Ebola hemorrhagic fever, highly contagious, causes the death of between 25% and 90% of patients, according to the WHO. There is no commercialized treatment or vaccine, but several leads are being tested. It is spread through direct contact with blood, body secretions (sweat, stool, etc.), through sexual intercourse and through the improper handling of contaminated cadavers.

A total of 2,006 people died of Ebola in the DRC in a year, and Ugandan authorities, who fear the virus is spreading in their country, have taken strict preventive measures. Nearly 18,000 people cross the border between the Democratic Republic of the Congo and Uganda daily, according to Ugandan government statistics.

Angola and Congo fires ignored

More fires than in Amazon are burning in Africa according to the NASA data. The data said there were 6,902 fires in Angola and 3,395 fires in neighboring Democratic Republic of Congo, compared with 2,127 fires in Brazil.

Information for Resource Management Map (FIRMS) shows a large swatch of fire across Angola, Zambia and the Democratic Republic of the Congo. The alarming area of these fires has left some people puzzled why so much attention is being paid to the Amazon, while on the surface it appears Africa is alight with even more blazes.
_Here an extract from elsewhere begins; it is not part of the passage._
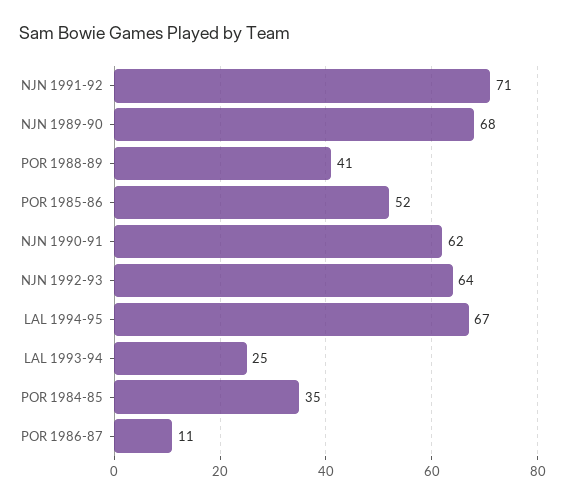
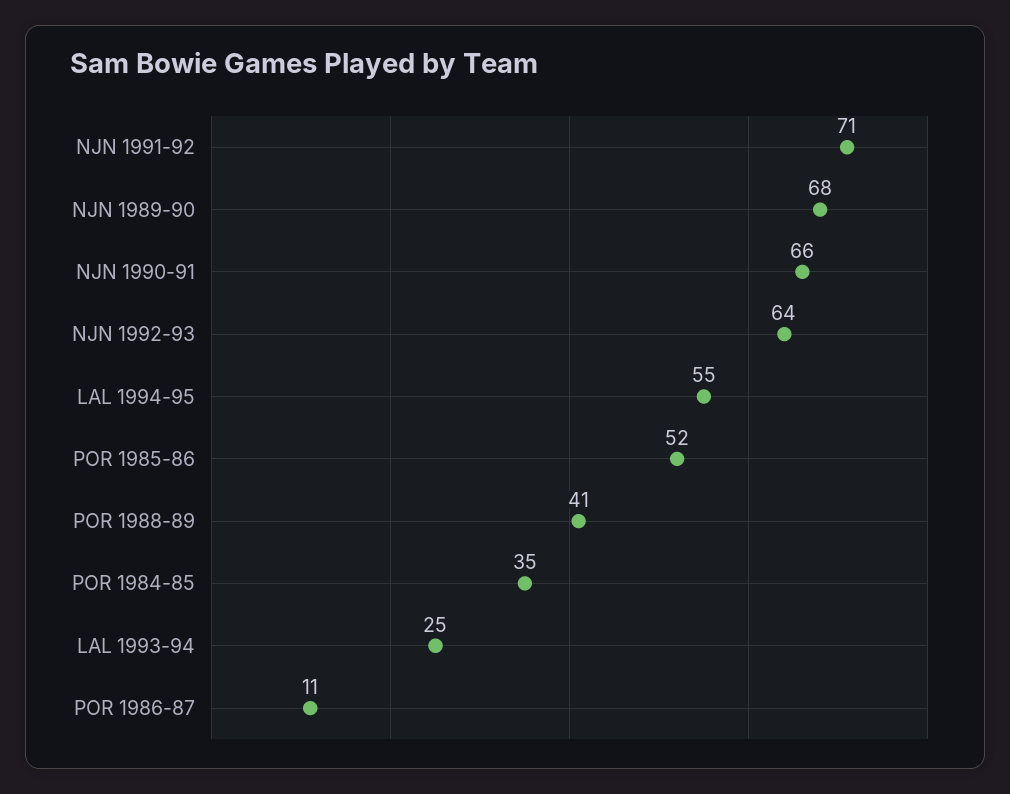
NJN 1990-91: 62 -> 66
LAL 1994-95: 67 -> 55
French President Emmanuel Macron, who has led the charge for international relief and solutions for the Amazon wildfire and has pledged aid from France, announced that he would consider starting a similar initiative for sub-Saharan Africa.
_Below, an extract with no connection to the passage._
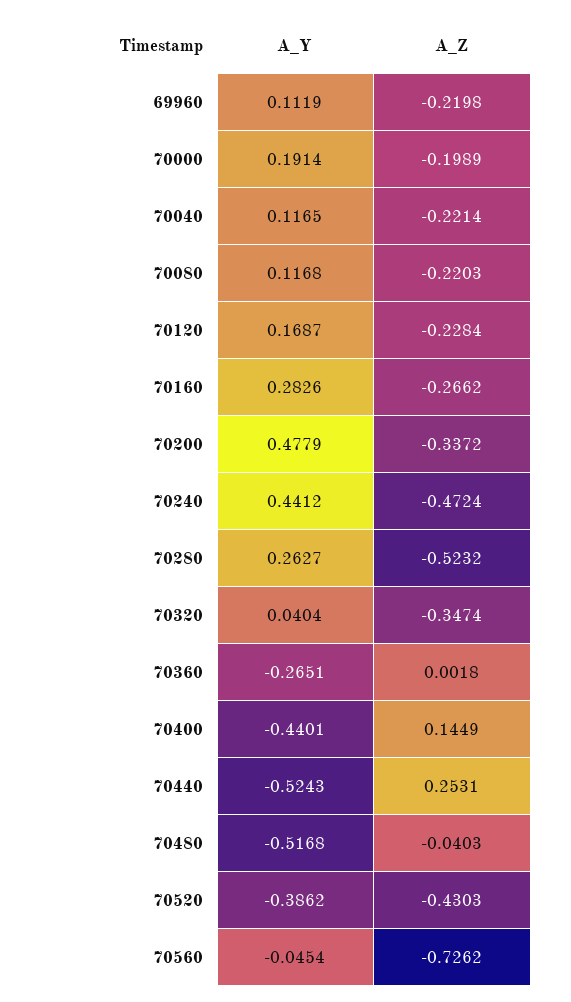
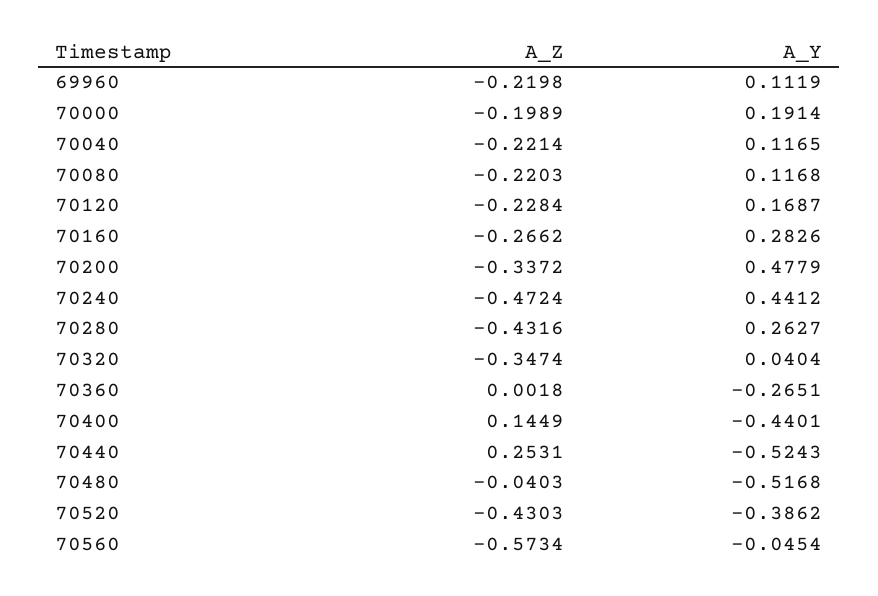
A_Z, 70280: -0.5232 -> -0.4316
A_Z, 70560: -0.7262 -> -0.5734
However, there are several issues to consider when comparing the two situations: the first difference to understand is that the impact of a wildfire depends more on where and what it is burning, than on how big it is, or indeed how many fires there are.

The vast majority of the African fires currently burning are observed in grasslands in exactly the places we expect to see fires at this time of year. These fires are usually lit by cattle farmers as part of their traditional management of the Savannah where their animals graze. Some fires are started to stimulate new growth of nutritious grass for their animals, others are used to control the numbers of  parasitic ticks or manage the growth of thorny shrub.

The experts, criticizing archaic methods, say that the farming technique, known as slash and burn, is controversial as environmentalists warn it can lead to deforestation, soil erosion and a loss of biodiversity.

But for the farmers it is the cheapest way to clear land, has the advantage of killing disease and the ash provides nutrients for future crops. Burning fields archaic method remains popular among Africans.

It happens every year ahead of the rainy season, which is expected to start in Angola and Congo in the next month or so. This traditional farming to some extend  explains why the fires in Africa have not attracted much attention.